Perpetual, if we refer to institution, but it is not perpetual if we refer to people;

Divisible, because the legislative function is shared by the king and the parliament. He theorizes
the separation of power (legislative which contains also the judicial power; executive; federative
power, which is a power of external policies for war against other states).

Not absolute, but limited by Natural Rights, because in Locke’s Civil State individuals do not
alienate their natural rights to the sovereign (≠ Hobbes).

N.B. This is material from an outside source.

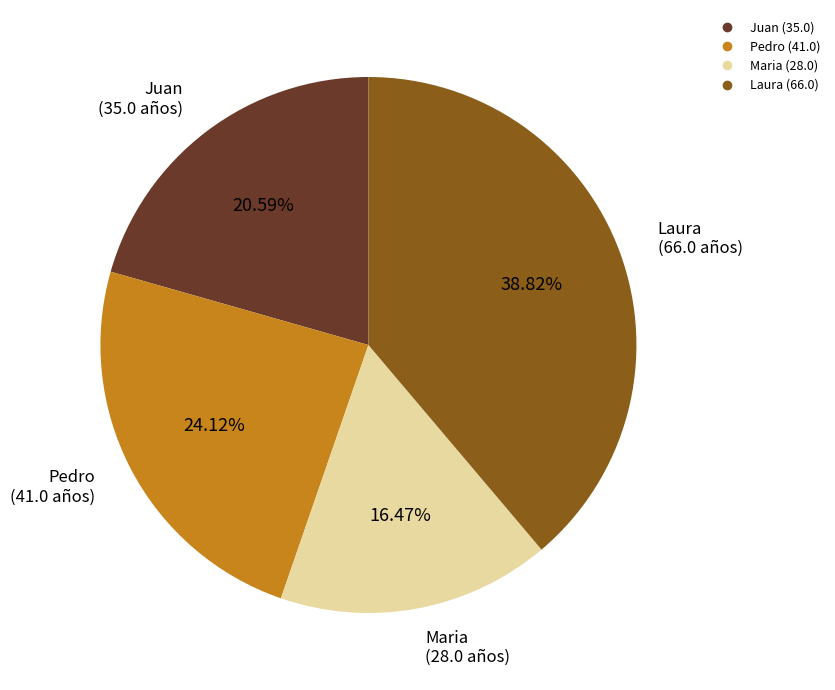

Which category has the smallest portion of the pie?

Maria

The goal of Locke is a State which is able to guarantee not only security but also freedom, that is
why people maintain their natural rights (including the one of property). As a consequence, if the
State violates people’s natural rights, they have the right to resist (≠ Bodin, Aristotelian model
since it sees everything as created by Nature). People can actually resist because they are just
aggregated in a fictitious architecture which is the State.

Rousseau

For Rousseau, the goal of the civil state is to guarantee both the immunity of the State, peace,
security, order and emancipation. Freedom - in opposition with Locke’s thought - is conceived as
positive freedom. He summarizes this foal in a famous passage of the Social Contract:

«To find a form of association that may defend and protect with the whole force of the community
the person and property of every associate, and by means of which each, joining together with all,
may nevertheless obey only himself, and remain as free as before.’’ Such is the fundamental
problem of which the social contract provides the solution». Jean-Jacques Rousseau, The Social
Contract (1762)

To achieve this goal of freedom and security, Rousseau theorized a perpetual, indivisible,
theoretical (no physical person = Hobbes) and absolute power. He thinks that people are
theirselves sovereign in the State of Nature and this remains so also after the Social Contract:

«Sovereignty cannot be represented for the same reason that it cannot be alienated; it consists
essentially in the general will, and the will cannot be represented; it is itself or it is something else;
there is no middle ground. The deputies of the people, then, are not and cannot be its
representatives; they are only its agents and can conclude nothing definitively. Every law which
the people in person have not ratified is invalid; it is not a law». Jean-Jacques Rousseau, The
Social Contract (1762)

There is a critical point against Locke because for him the legislative power is the supreme one
because it represents the people, while for Rousseau representation is impossible, because it
implies alienation of power and this, for him, is wrong. According to Rousseau, sovereignty is a
the active and indivisible aspect of a community and cannot be delegated to other representative.
The community constituted by the social contract is a community where its members are at the
same time direct sovereigns citizens subdued to a law, but the law is created by themselves. This
sovereign power is more powerful in the term of absoluteness than the one of Hobbes, because
according to Rousseau all the natural rights are alienated in favor of the realization of the State in
which everyone is subject and object at the same time.